+++ DATA LISTING +++

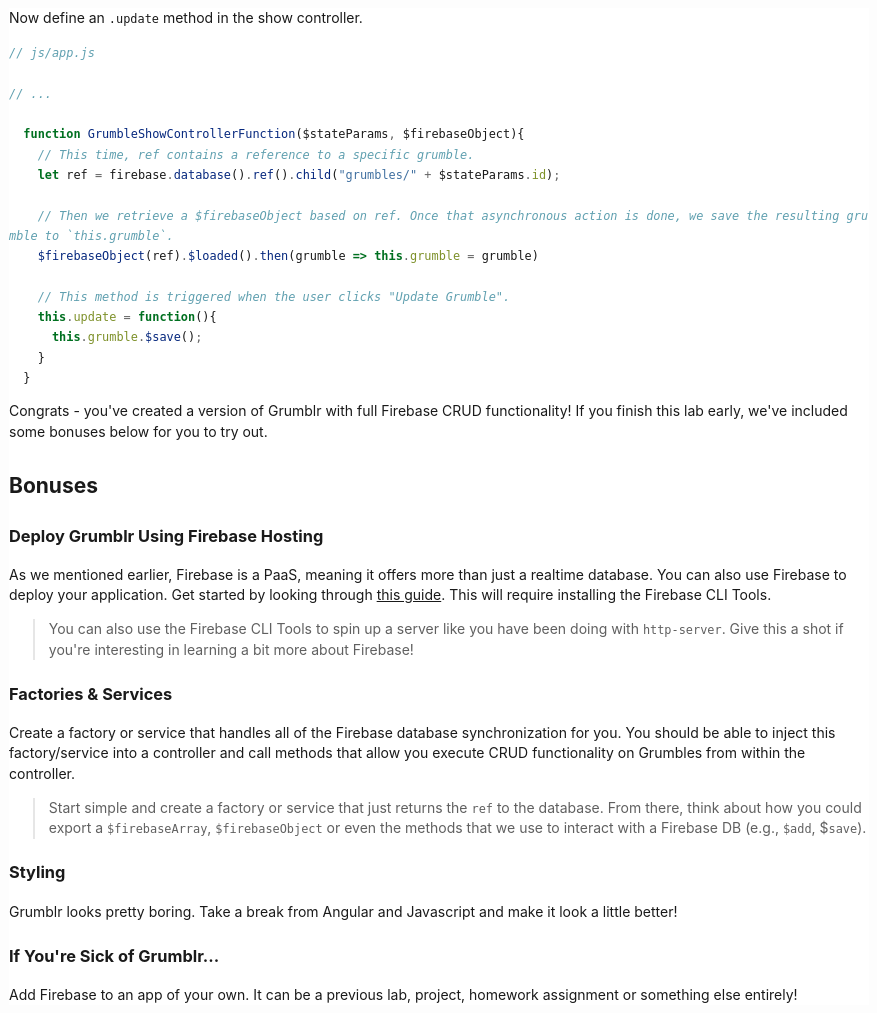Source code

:Now define an `.update` method in the show controller.

```js
// js/app.js

// ...

  function GrumbleShowControllerFunction($stateParams, $firebaseObject){
    // This time, ref contains a reference to a specific grumble.
    let ref = firebase.database().ref().child("grumbles/" + $stateParams.id);

    // Then we retrieve a $firebaseObject based on ref. Once that asynchronous action is done, we save the resulting grumble to `this.grumble`.
    $firebaseObject(ref).$loaded().then(grumble => this.grumble = grumble)

    // This method is triggered when the user clicks "Update Grumble".
    this.update = function(){
      this.grumble.$save();
    }
  }
```

Congrats - you've created a version of Grumblr with full Firebase CRUD functionality! If you finish this lab early, we've included some bonuses below for you to try out.

## Bonuses

### Deploy Grumblr Using Firebase Hosting

As we mentioned earlier, Firebase is a PaaS, meaning it offers more than just a realtime database. You can also use Firebase to deploy your application. Get started by looking through [this guide](https://firebase.google.com/docs/hosting/quickstart). This will require installing the Firebase CLI Tools.

> You can also use the Firebase CLI Tools to spin up a server like you have been doing with `http-server`. Give this a shot if you're interesting in learning a bit more about Firebase!

### Factories & Services

Create a factory or service that handles all of the Firebase database synchronization for you. You should be able to inject this factory/service into a controller and call methods that allow you execute CRUD functionality on Grumbles from within the controller.

> Start simple and create a factory or service that just returns the `ref` to the database. From there, think about how you could export a `$firebaseArray`, `$firebaseObject` or even the methods that we use to interact with a Firebase DB (e.g., `$add`, $`save`).

### Styling

Grumblr looks pretty boring. Take a break from Angular and Javascript and make it look a little better!

### If You're Sick of Grumblr...

Add Firebase to an app of your own. It can be a previous lab, project, homework assignment or something else entirely!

+++

→ BRIEF: In the data above, which lines lie between the line with "### Deploy Grumblr Using Firebase Hosting" and the line with "### Styling", inclusive? Print those lines exactly and nothing else.

→ SOLUTION:
### Deploy Grumblr Using Firebase Hosting

As we mentioned earlier, Firebase is a PaaS, meaning it offers more than just a realtime database. You can also use Firebase to deploy your application. Get started by looking through [this guide](https://firebase.google.com/docs/hosting/quickstart). This will require installing the Firebase CLI Tools.

> You can also use the Firebase CLI Tools to spin up a server like you have been doing with `http-server`. Give this a shot if you're interesting in learning a bit more about Firebase!

### Factories & Services

Create a factory or service that handles all of the Firebase database synchronization for you. You should be able to inject this factory/service into a controller and call methods that allow you execute CRUD functionality on Grumbles from within the controller.

> Start simple and create a factory or service that just returns the `ref` to the database. From there, think about how you could export a `$firebaseArray`, `$firebaseObject` or even the methods that we use to interact with a Firebase DB (e.g., `$add`, $`save`).

### Styling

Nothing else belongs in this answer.